Nilai tukar rupiah berbalik melemah melawan dolar Amerika Serikat (AS) pada perdagangan Jumat (23/4/2021). Rupiah kini terancam memperpanjang rekor beruk yang berusia lebih dari 5 tahun.
Melansir data Refinitiv, rupiah sebenarnya menguat tipis 0,03% ke Rp 14.510/US$. tetapi setelahnya berbalik melemah hingga 0,24% ke Rp 14.550/US$. Posisi rupiah membaik, berada di level Rp 14.535/US$, melemah 0,14% pada pukul 12:18 WIB.
Rupiah sudah mencatat rekor buruk tidak pernah menguat dalam 9 pekan beruntun minggu lalu, terpanjang sejak September 2015 saat melemah 11 pekan beruntun. Pada minggu lalu, rupiah mengakhiri perdagangan di Rp 14.560/US$, jika rupiah pada hari ini berakhir di level tersebut, maka rekor buruk akan bertambah menjadi 10 pekan.
Namun, rupiah berpeluang menghentikan rekor buruk tersebut melihat pergerakannya di pasar non-deliverable forward (NDF) yang siang ini lebih kuat ketimbang beberapa saat sebelum pembukaan perdagangan pagi tadi.
NDF adalah instrumen yang memperdagangkan mata uang dalam jangka waktu tertentu dengan patokan kurs tertentu pula. Pasar NDF belum ada di Indonesia, hanya tersedia di pusat-pusat keuangan internasional seperti Singapura, Hong Kong, New York, atau London.
Pasar NDF seringkali mempengaruhi psikologis pembentukan harga di pasar spot. Oleh karena itu, kurs di NDF tidak jarang diikuti oleh pasar spot.
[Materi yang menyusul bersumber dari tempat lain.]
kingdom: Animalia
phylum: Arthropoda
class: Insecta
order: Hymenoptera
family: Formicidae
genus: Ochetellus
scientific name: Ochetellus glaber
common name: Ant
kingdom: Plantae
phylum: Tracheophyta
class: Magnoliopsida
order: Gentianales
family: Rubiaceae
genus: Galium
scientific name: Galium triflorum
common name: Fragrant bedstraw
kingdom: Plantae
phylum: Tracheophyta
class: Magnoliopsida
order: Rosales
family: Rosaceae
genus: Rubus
Sentimen pelaku pasar yang kurang bagus memberikan tekanan bagi rupiah pada hari ini. Setelah proyeksi pertumbuhan ekonomi Indonesia dipangkas, kini peringkat surat utang belum mendapat kenaikan.
Dana Moneter International (International Monetary Fund/IMF) menurunkan proyeksi pertumbuhan ekonomi Indonesia di tahun ini menjadi 4,3%, dibandingkan proyeksi yang diberikan bulan Januari lalu sebesar 4,8%. Pada bulan Oktober tahun lalu, IMF bahkan memproyeksikan produk domestik bruto (PDB) Indonesia akan melesat 6,1%.
Kemudian Bank Indonesia (BI) Selasa lalu mengumumkan mempertahankan suku bunga acuan 3,5%. Namun, BI menurunkan proyeksi produk domestik bruto (PDB) tahun ini menjadi 4,1-5,1% dari sebelumnya 4,3-5,3%.
Sementara itu, lembaga pemeringkat global yang berbasis di New York AS, Standard and Poor’s (S&P) masih mempertahankan prospek atau outlook “negatif” atas surat utang Indonesia dengan rating BBB pada 22 April 2021.
Peringkat surat utang Indonesia diturunkan menjadi “negatif” dari sebelumnya “stabil” pada 17 April 2020 lalu.
Berdasarkan laporan resmi S&P dikutip Jumat pagi (23/4), lembaga rating ini menyatakan bahwa peringkat Indonesia dipertahankan pada level BBB (Investment Grade) karena prospek pertumbuhan ekonomi yang kuat dan rekam jejak kebijakan yang berhati-hati yang tetap ditempuh otoritas.
Pada sisi lain, S&P juga menyatakan bahwa risiko fiskal dan risiko eksternal terkait pandemi Covid-19 perlu menjadi perhatian.
S&P memperkirakan perbaikan pertumbuhan ekonomi Indonesia akan terakselerasi pada 2022 seiring percepatan program vaksinasi dan normalisasi aktivitas ekonomi secara bertahap.